→ **Exercise description**: According to the excerpt on evaluation datasets, how many mentions and how many languages does Mewsli-X contain under the XTREME-R setting?

→ **Excerpt provided**:
((
4.1. EVALUATION DATASETS

We evaluate our model with other counterparts on 4 popular datasets: Mr. TyDi is for query-passage retrieval, XOR Retrieve is cross-lingual retrieval for open-domain QA, Mewsli-X and LAReQA are for language-agnostic retrieval. Mr. TyDi (Zhang et al., 2021b) aims to evaluate cross-lingual passage retrieval with dense representations. Given a question in language L, the model should retrieve relevant texts in language L that can respond to the query. XOR Retrieve (Asai et al., 2021a) is proposed for multilingual open-domain QA, and we take its sub-task XOR-Retrieve: given a question in L (e.g., Korean), the task is to retrieve English passages that can answer the query. Mewsli-X is built on top of Mewsli (Botha et al., 2020) and we follow the setting of XTREME-R (Ruder et al., 2021) , in which it consisting of 15K mentions in 11 languages. LAReQA (Roy et al., 2020 ) is a retrieval task that each query has target answers in multiple languages, and models require retrieving all correct answers regardless of language. More details refer to Appendix A.1.
))
→ **Records provided**:
((
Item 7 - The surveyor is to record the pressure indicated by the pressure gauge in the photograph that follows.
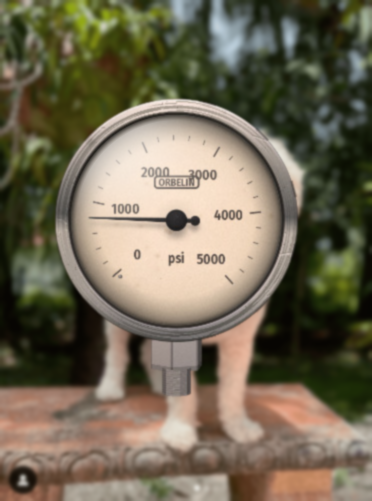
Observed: 800 psi
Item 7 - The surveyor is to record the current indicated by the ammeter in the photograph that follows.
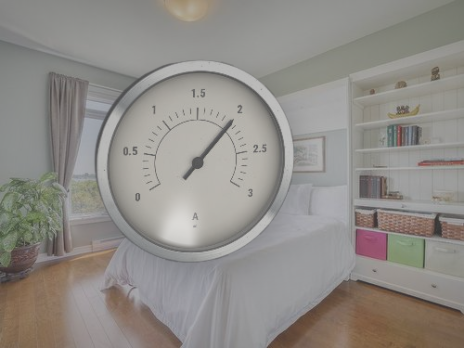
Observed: 2 A
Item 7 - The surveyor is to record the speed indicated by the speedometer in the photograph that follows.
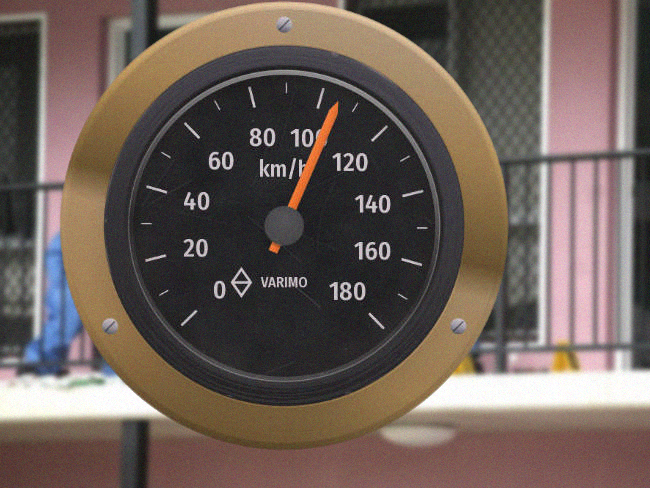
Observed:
))
→ **Task output**: 15K mentions in 11 languages.